Mas os tiros foram disparados contra a cabeça do corretor de seguros José Sílvio Nascimento, de 43 anos, que caminhava na calçada do lado da Câmara. Levado pelo resgate do Corpo de Bombeiros para o Pronto-Socorro do Hospital Municipal Vergueiro, morreu às 20 horas.
Após disparar, o autor dos tiros correu na direção da fachada da Câmara. Foi preso por policiais civis e militares que faziam a segurança de Afonso.
B.P.M., de 17 anos, saiu da Fundação para o Bem-Estar do Menor (Febem) há três dias. Alegou que atirou por causa de uma rixa. Mas o capitão Salgado, chefe da Assessoria Militar da Câmara, acreditava em tentativa de assalto.

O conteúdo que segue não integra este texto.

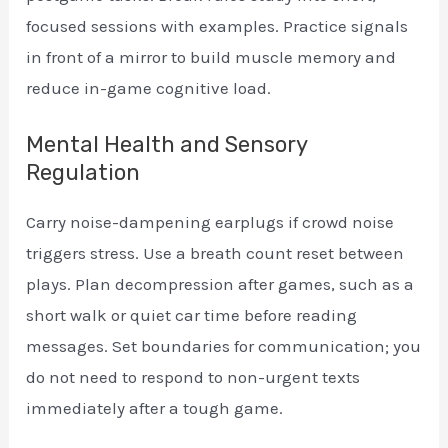
focused sessions with examples. Practice signals
in front of a mirror to build muscle memory and
reduce in-game cognitive load.
Mental Health and Sensory
Regulation
Carry noise-dampening earplugs if crowd noise
triggers stress. Use a breath count reset between
plays. Plan decompression after games, such as a
short walk or quiet car time before reading
messages. Set boundaries for communication; you
do not need to respond to non-urgent texts
immediately after a tough game.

O promotor Fernando Capez, um dos responsáveis pela investigação da máfia dos fiscais, que assistia aos depoimentos na CPI, afirmou: "A princípio, isto não tem relação com as apurações da CPI."

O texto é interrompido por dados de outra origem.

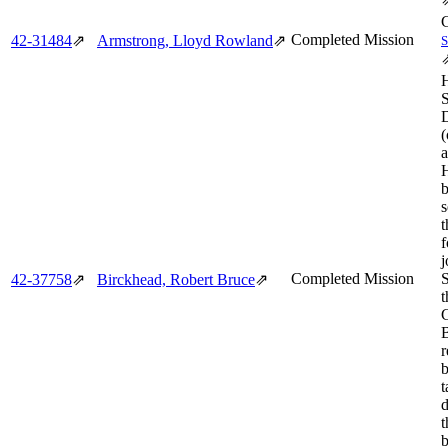
Completed Mission
42‑31484
⇗
Armstrong, Lloyd Rowland
⇗
(
a
s
t
f
j
Completed Mission
42‑37758
⇗
Birckhead, Robert Bruce
⇗
t
B
r
t
d
t
b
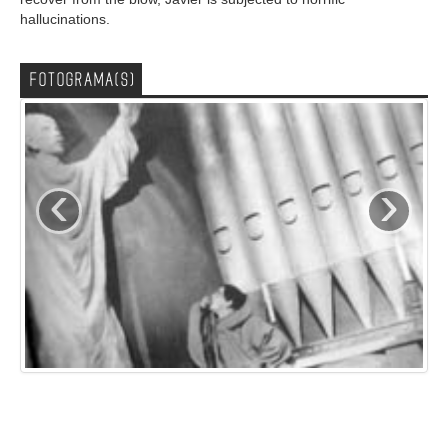
hallucinations.
FOTOGRAMA(S)
‹
›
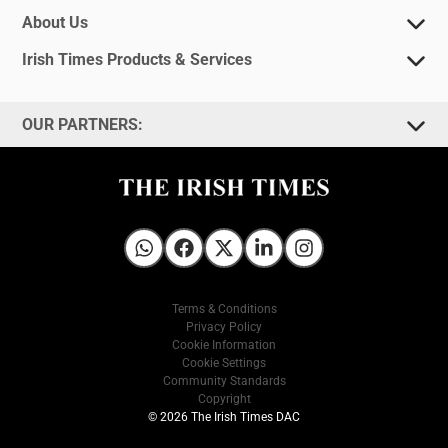
About Us
Irish Times Products & Services
OUR PARTNERS:
Irish Times on WhatsApp
Irish Times on Facebook
Irish Times on X
Irish Times on LinkedIn
Irish Times on Instagram
Terms & Conditions
Privacy Policy
Cookie Information
Cookie Settings
Community Standards
Copyright
© 2026 The Irish Times DAC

O investigador Décio de Felice, do Departamento de Homicídios e Proteção à Pessoa, disse que antes de ser preso o rapaz jogou a arma no estacionamento. O revólver, calibre 38, foi apreendido. Felice confirmou que o menor disse tratar-se de vingança, mas também acreditava em assalto.
Afonso não viu o corretor ser atingido. No momento em que ia sair, pela porta da frente, avisaram que o carro da polícia em que ele seria transportado estava com o pneu direito dianteiro furado. Afonso, com colete à prova de balas, voltou para a Câmara. Nesse momento, o corretor foi baleado.
Quando a sessão foi reaberta, o presidente da CPI, vereador José Eduardo Martins Cardozo (PT) falou sobre o caso. "À primeira vista, não se trata de questão relacionada com os fatos apurados pela CPI."